The budget for the project was $100,000, which included artists’ fees, supervision, and materials as needed.
The Arts Council was invited to participate in this project through the architect Gerald Billes of Billes & Manning. A call to artists was circulated among regional artists to submit letters of interest. Through an interview process that involved active participation with the project architects, the lead artist was selected and a team assembled.
This project became an improvisational jazz piece. Playing off one another, the artists attempted to build around the themes of local musical traditions and the south Louisiana natural environment. The process allowed for the stylistic uniqueness of the members in "solo performances"without sacrificing the ensemble’s strength.

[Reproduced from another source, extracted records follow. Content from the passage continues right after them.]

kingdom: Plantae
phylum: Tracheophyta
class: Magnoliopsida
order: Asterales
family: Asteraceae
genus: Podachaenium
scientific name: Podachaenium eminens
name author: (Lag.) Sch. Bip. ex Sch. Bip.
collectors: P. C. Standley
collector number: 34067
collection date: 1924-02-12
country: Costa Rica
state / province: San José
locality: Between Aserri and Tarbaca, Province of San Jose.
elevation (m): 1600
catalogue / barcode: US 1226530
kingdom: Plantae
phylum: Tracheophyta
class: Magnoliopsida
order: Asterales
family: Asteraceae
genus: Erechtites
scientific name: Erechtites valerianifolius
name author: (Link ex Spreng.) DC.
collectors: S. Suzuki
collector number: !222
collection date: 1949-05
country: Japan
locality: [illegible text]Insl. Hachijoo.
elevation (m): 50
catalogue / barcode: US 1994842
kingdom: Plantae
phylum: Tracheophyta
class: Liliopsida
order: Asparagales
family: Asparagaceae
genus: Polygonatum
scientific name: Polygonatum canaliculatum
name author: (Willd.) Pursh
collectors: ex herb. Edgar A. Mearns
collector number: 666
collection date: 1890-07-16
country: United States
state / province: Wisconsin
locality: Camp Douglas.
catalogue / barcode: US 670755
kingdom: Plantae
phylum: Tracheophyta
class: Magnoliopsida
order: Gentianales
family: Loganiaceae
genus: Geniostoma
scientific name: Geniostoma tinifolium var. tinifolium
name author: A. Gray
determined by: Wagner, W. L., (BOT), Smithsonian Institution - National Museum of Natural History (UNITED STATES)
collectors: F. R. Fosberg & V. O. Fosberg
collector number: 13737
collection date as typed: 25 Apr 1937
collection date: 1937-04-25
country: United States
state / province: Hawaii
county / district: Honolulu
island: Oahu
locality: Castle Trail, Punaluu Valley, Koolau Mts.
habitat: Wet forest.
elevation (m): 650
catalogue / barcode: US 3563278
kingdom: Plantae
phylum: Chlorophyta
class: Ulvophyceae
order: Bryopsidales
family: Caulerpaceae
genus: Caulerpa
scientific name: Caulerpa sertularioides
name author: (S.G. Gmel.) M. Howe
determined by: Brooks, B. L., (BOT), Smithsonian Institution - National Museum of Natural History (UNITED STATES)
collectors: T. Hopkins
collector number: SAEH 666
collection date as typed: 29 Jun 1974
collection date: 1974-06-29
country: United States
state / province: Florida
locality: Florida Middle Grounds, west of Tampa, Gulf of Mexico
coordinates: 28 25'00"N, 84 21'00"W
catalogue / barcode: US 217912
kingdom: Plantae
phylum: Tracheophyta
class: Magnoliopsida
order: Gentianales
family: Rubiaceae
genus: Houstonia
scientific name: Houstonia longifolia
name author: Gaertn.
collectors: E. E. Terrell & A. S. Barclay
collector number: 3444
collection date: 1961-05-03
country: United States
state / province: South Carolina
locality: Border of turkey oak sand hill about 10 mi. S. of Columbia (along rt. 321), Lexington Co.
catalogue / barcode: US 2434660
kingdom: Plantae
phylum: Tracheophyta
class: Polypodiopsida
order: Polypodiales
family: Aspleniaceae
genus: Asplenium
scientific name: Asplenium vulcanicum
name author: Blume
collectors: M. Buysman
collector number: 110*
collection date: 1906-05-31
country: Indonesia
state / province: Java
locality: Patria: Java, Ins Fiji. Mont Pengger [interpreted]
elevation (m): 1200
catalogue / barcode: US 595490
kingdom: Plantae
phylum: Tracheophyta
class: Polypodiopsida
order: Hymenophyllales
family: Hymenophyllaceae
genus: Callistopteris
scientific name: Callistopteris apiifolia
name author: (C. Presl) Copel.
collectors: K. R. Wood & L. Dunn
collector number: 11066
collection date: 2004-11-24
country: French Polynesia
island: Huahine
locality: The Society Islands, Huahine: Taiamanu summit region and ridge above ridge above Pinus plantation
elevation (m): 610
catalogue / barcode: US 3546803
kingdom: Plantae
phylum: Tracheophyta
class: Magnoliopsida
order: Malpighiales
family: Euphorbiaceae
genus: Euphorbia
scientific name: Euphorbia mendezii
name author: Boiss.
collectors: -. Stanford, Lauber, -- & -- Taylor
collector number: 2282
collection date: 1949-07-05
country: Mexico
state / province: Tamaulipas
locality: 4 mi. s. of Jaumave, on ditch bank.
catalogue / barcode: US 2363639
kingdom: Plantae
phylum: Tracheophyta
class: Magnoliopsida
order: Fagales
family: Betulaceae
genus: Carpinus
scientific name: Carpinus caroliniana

This project was part of a major effort to upgrade the New Orleans International Airport. At the time of the project's inception, there was no design review process for the airport and no real coordination between any airport elements: as new construction or renovation took place, different architects, contractors and engineers did whatever they wanted to without regard to any previous plan and without the benefit of a long-range design strategy. It was hoped that the consciously coordinated design of this installation would inspire the Aviation Board (the airport's governing agency) to become more design-conscious and cognizant of the value of coordinated, thoughtful design. The project stretched over a long period of time, from late 1989 until 1995. There were delays in funding and implementation, compounded by late changes in materials and design. Ultimately, as the concourse was nearing completion, the City’s political administration changed and there was a corresponding change in the composition of the Aviation Board. The new Board was reluctant to acknowledge any initiative or project from the previous Board, hence the project never received the public acknowledgement and recognition it deserved. No plaque or printed material was produced, as originally envisioned, to explain the project. Overall, the project is subtle and understated, much like the personalities of those involved. Nevertheless, it stands as a milestone in New Orleans public art for the collaborative way in which it was constructed and executed. It was truly a collaborative process among many different people that worked successfully to produce a project that is as significant for its results as for the means through which those results were achieved. A great deal of credit is due to architect Gerald Billes, who imagined adding a public art component to the way he wanted to design the project and to Emery Clark, who led the team through the challenging and exciting process of collaborative design.